# 2016-2017 Injury List



## Puck it (Sep 15, 2016)

I thought I would start this.  Shoulder is still having issues.  Saw ortho today and going for a MRI. It looks like surgey is need to get ROM back.  2-3 month recovery.   I wish I went in July like I orignally thought.


----------



## hammer (Sep 15, 2016)

Not an injury but I'm still waiting to pass a kidney stone...first flare-up was on 12 August.  Had a fun afternoon in the ER that day and I've had two other flare-ups since.


----------



## mriceyman (Sep 16, 2016)

Still have a torn mcl but i guess working on it all summer was kind of like physical therapy.. Well see the first powder day how it feels for sure.. Probably will suck 


Sent from my iPhone using AlpineZone


----------



## SkiFanE (Sep 16, 2016)

hammer said:


> Not an injury but I'm still waiting to pass a kidney stone...first flare-up was on 12 August.  Had a fun afternoon in the ER that day and I've had two other flare-ups since.


What's a "flare up?"  Just curious - a year ago I had a big kidney stone removed - never passed it when small, apparently. Horrible recovery - but I'm always nervous about a new one forming. So if it didn't pass in August, what are doctors waiting for?  Still hoping it'll pass naturally?  The winter before my procedure was tough - didn't know what was wrong and keep skiing through pain...but at least I could keep skiing lol.


----------



## hammer (Sep 16, 2016)

SkiFanE said:


> What's a "flare up?"  Just curious - a year ago I had a big kidney stone removed - never passed it when small, apparently. Horrible recovery - but I'm always nervous about a new one forming. So if it didn't pass in August, what are doctors waiting for?  Still hoping it'll pass naturally?  The winter before my procedure was tough - didn't know what was wrong and keep skiing through pain...but at least I could keep skiing lol.



Flare-ups of pain in the flank area...pretty intense, never had pain make me nauseous before.  Percocet really didn't help after a bit but fortunately the pains subsided (for now).

When the did the CT scan it was 7mm which is on the big side to pass, but I'm giving it time.  If I was in really intense pain or in pain for days I'd be definitely be bugging my PCP for a urologist consult...but for now I'm trying to avoid any additional help.


----------



## jimk (Sep 16, 2016)
= = = = = = =
» Tasks to complete:
• A. Rewrite the stretch of the injury thread from "## Puck it (Sep" through "hammer (Sep 15, 2016)", putting "Knee" in place of "Shoulder".
• B. Name every username that heads a post in the injury thread, listing each one only once.

» Source material:
= = = = = = =
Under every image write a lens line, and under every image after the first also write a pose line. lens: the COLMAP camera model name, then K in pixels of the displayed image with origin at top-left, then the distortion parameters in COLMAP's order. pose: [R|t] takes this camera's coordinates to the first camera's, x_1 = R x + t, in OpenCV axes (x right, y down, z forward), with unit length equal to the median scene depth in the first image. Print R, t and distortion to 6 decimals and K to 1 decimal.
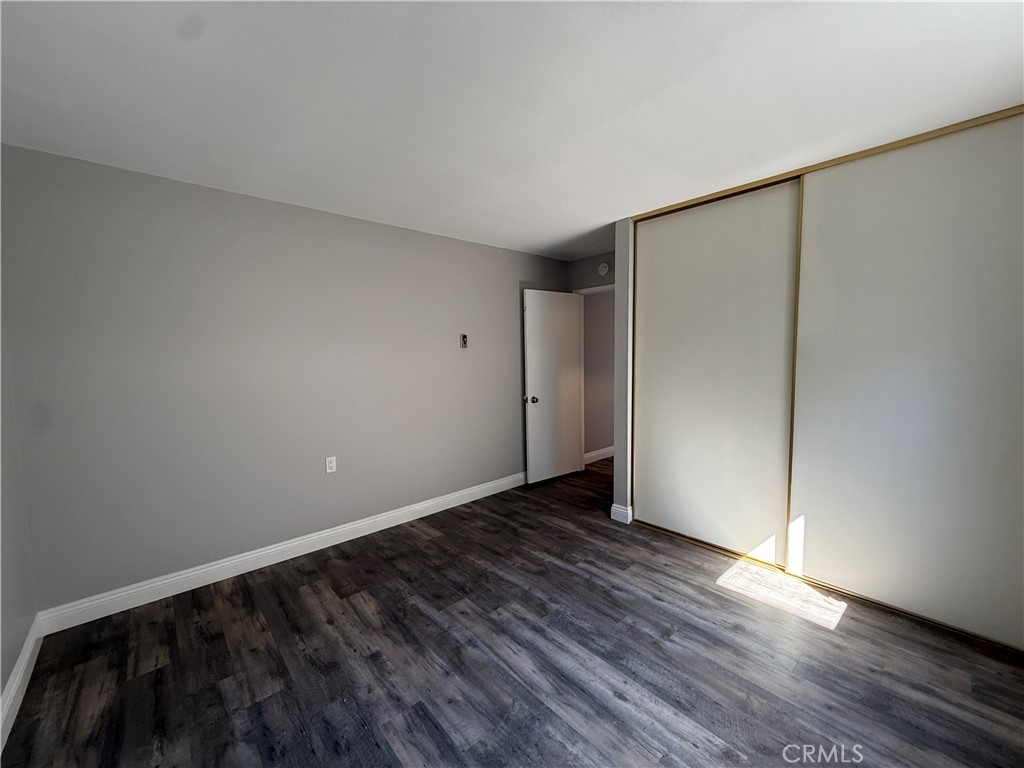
= = = = = = =
» Task-by-task solutions:
• A.
## Puck it (Sep 15, 2016)

I thought I would start this.  Knee is still having issues.  Saw ortho today and going for a MRI. It looks like surgey is need to get ROM back.  2-3 month recovery.   I wish I went in July like I orignally thought.


----------



## hammer (Sep 15, 2016)

• B. Puck it, hammer, mriceyman, SkiFanE, jimk